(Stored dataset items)

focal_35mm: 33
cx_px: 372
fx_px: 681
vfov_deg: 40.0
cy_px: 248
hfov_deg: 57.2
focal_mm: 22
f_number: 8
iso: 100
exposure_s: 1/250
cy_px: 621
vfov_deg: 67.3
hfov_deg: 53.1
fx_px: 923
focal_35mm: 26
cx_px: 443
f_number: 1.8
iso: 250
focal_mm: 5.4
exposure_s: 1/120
---
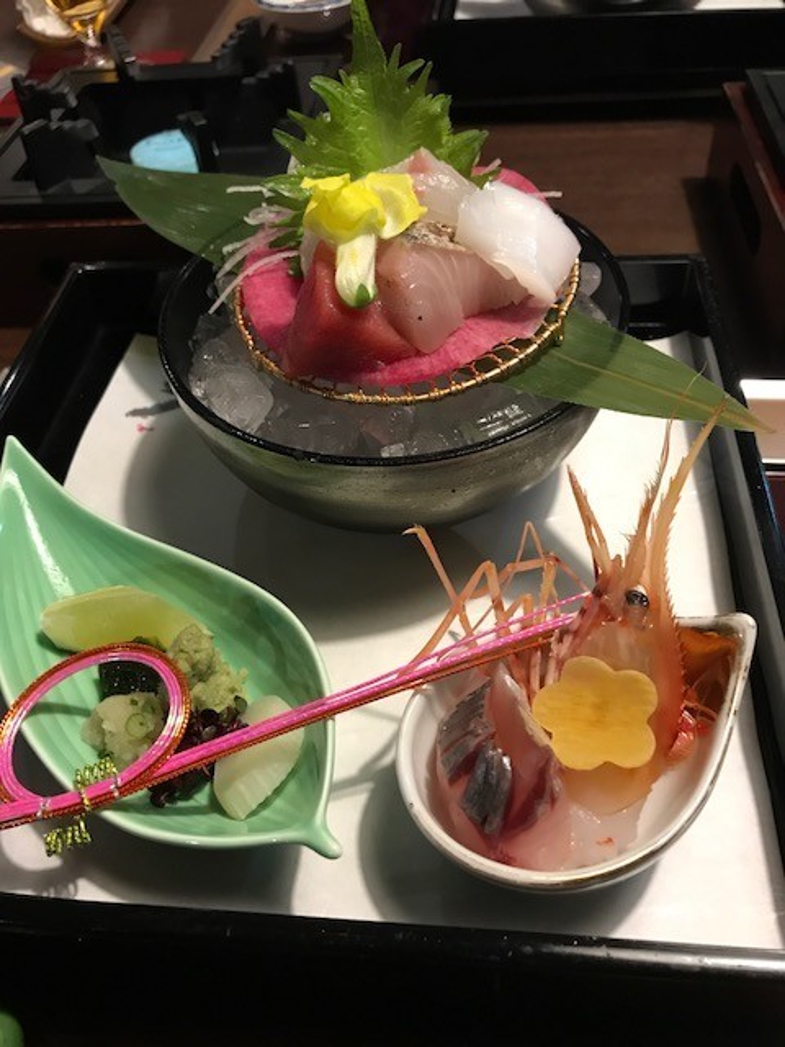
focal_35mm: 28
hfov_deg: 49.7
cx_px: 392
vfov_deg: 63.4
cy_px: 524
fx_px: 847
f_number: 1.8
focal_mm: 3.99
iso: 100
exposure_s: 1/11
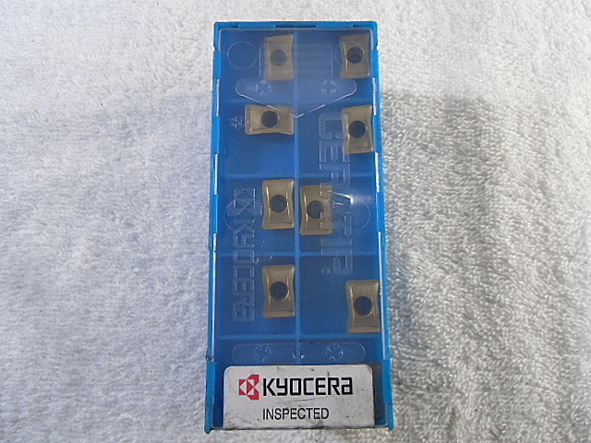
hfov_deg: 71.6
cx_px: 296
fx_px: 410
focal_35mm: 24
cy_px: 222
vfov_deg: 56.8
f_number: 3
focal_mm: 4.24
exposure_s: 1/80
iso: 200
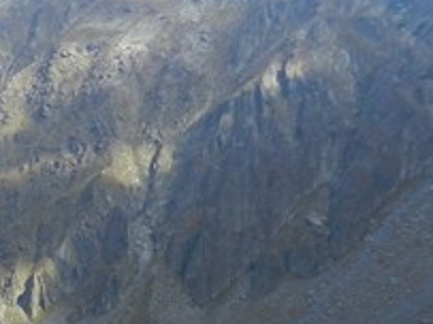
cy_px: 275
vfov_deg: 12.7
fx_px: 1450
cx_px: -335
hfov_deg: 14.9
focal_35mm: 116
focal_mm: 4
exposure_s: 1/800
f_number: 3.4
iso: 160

◆ ACTIVITY ◆
Every line above from the line with "focal_35mm: 33" to the line with "exposure_s: 1/120", inclusive, must be returned exactly; no other line belongs in the reply.

◆ RESPONSE ◆
focal_35mm: 33
cx_px: 372
fx_px: 681
vfov_deg: 40.0
cy_px: 248
hfov_deg: 57.2
focal_mm: 22
f_number: 8
iso: 100
exposure_s: 1/250
cy_px: 621
vfov_deg: 67.3
hfov_deg: 53.1
fx_px: 923
focal_35mm: 26
cx_px: 443
f_number: 1.8
iso: 250
focal_mm: 5.4
exposure_s: 1/120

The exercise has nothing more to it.